Population Pharmacokinetic Analysis of Daclatasvir in Subjects with Chronic Hepatitis C Virus Infection.

BACKGROUND AND OBJECTIVE

Daclatasvir is a potent, pangenotypic once-daily hepatitis C virus (HCV) NS5A inhibitor that is approved for the treatment of chronic HCV infection. The objective of this analysis was to characterize the pharmacokinetics of daclatasvir in subjects with chronic HCV infection.

METHODS

A population pharmacokinetic (PPK) model was developed to evaluate effects of covariates on daclatasvir pharmacokinetics in subjects with chronic HCV infection (n = 2149 from 11 studies). All significant demographic, laboratory, prognostic and treatment covariates (p < 0.05) from univariate screening were included in the full model.

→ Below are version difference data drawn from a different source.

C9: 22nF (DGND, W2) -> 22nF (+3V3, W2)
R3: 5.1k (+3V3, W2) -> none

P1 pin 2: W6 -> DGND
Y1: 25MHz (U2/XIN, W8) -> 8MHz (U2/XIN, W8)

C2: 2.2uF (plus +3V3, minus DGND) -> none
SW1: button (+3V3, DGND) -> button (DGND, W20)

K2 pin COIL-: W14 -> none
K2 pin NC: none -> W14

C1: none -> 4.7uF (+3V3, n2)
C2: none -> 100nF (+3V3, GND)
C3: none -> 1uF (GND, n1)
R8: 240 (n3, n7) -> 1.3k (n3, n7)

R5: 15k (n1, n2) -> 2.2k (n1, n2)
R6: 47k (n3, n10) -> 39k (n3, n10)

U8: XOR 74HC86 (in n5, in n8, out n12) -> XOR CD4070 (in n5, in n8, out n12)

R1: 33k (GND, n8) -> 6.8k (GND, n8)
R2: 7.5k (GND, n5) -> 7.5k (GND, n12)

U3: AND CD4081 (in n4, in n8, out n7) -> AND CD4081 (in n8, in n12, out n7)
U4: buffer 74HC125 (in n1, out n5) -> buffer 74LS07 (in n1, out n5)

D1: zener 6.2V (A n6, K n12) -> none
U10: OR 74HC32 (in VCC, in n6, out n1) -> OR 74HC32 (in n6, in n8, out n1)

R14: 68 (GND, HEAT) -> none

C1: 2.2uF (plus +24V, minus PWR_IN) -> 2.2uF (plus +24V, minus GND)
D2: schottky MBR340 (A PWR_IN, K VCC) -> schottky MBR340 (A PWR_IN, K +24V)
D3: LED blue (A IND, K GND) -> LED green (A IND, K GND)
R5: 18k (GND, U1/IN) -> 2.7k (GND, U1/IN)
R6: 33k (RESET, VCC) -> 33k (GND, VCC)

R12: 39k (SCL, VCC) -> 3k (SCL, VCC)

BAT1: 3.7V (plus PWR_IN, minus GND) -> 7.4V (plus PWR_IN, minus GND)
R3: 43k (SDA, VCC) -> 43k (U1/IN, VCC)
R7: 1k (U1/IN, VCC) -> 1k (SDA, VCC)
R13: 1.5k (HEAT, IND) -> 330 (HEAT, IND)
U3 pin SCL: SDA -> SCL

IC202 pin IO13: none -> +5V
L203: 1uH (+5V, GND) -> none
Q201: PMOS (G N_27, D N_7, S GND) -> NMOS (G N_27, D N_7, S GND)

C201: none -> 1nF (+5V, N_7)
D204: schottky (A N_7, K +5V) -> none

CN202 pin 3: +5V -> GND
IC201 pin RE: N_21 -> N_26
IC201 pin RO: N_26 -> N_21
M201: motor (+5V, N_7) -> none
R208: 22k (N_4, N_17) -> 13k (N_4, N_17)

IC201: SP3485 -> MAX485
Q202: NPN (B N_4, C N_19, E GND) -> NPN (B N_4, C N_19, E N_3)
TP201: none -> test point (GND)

The final model was reached by backward elimination (p < 0.001) and simulations were performed to further evaluate the effects of covariates on daclatasvir exposures. The plasma pharmacokinetics of daclatasvir was described by a two-compartment model with linear elimination. Absorption was modeled as a zero-order release followed by a first-order absorption into the central compartment.

RESULTS

The typical value of apparent clearance (CL/F) was 5.7 L/h (1.58% relative standard error [RSE]) and of apparent volume of the central compartment (V /F) was 58.6 L (2.00% RSE). Modest inter-individual variability was estimated for CL/F (35.1%) and V /F (29.5%). Statistically significant covariates in the final model were sex, race, virus genotype, baseline creatinine clearance, and alanine aminotransferase (ALT) on CL/F and sex, race, and body weight on V /F. Covariate effects demonstrated a 30% higher area under the plasma concentration-time curve at steady state (AUC) in female subjects; effects of all other covariates were <16%.

CONCLUSIONS

The model adequately described the daclatasvir pharmacokinetics and estimated relatively small covariate effects. Considering the exposure range for the therapeutic dose of daclatasvir 60 mg once daily and the favorable safety profile, the small difference in exposures due to these covariates is not considered clinically relevant.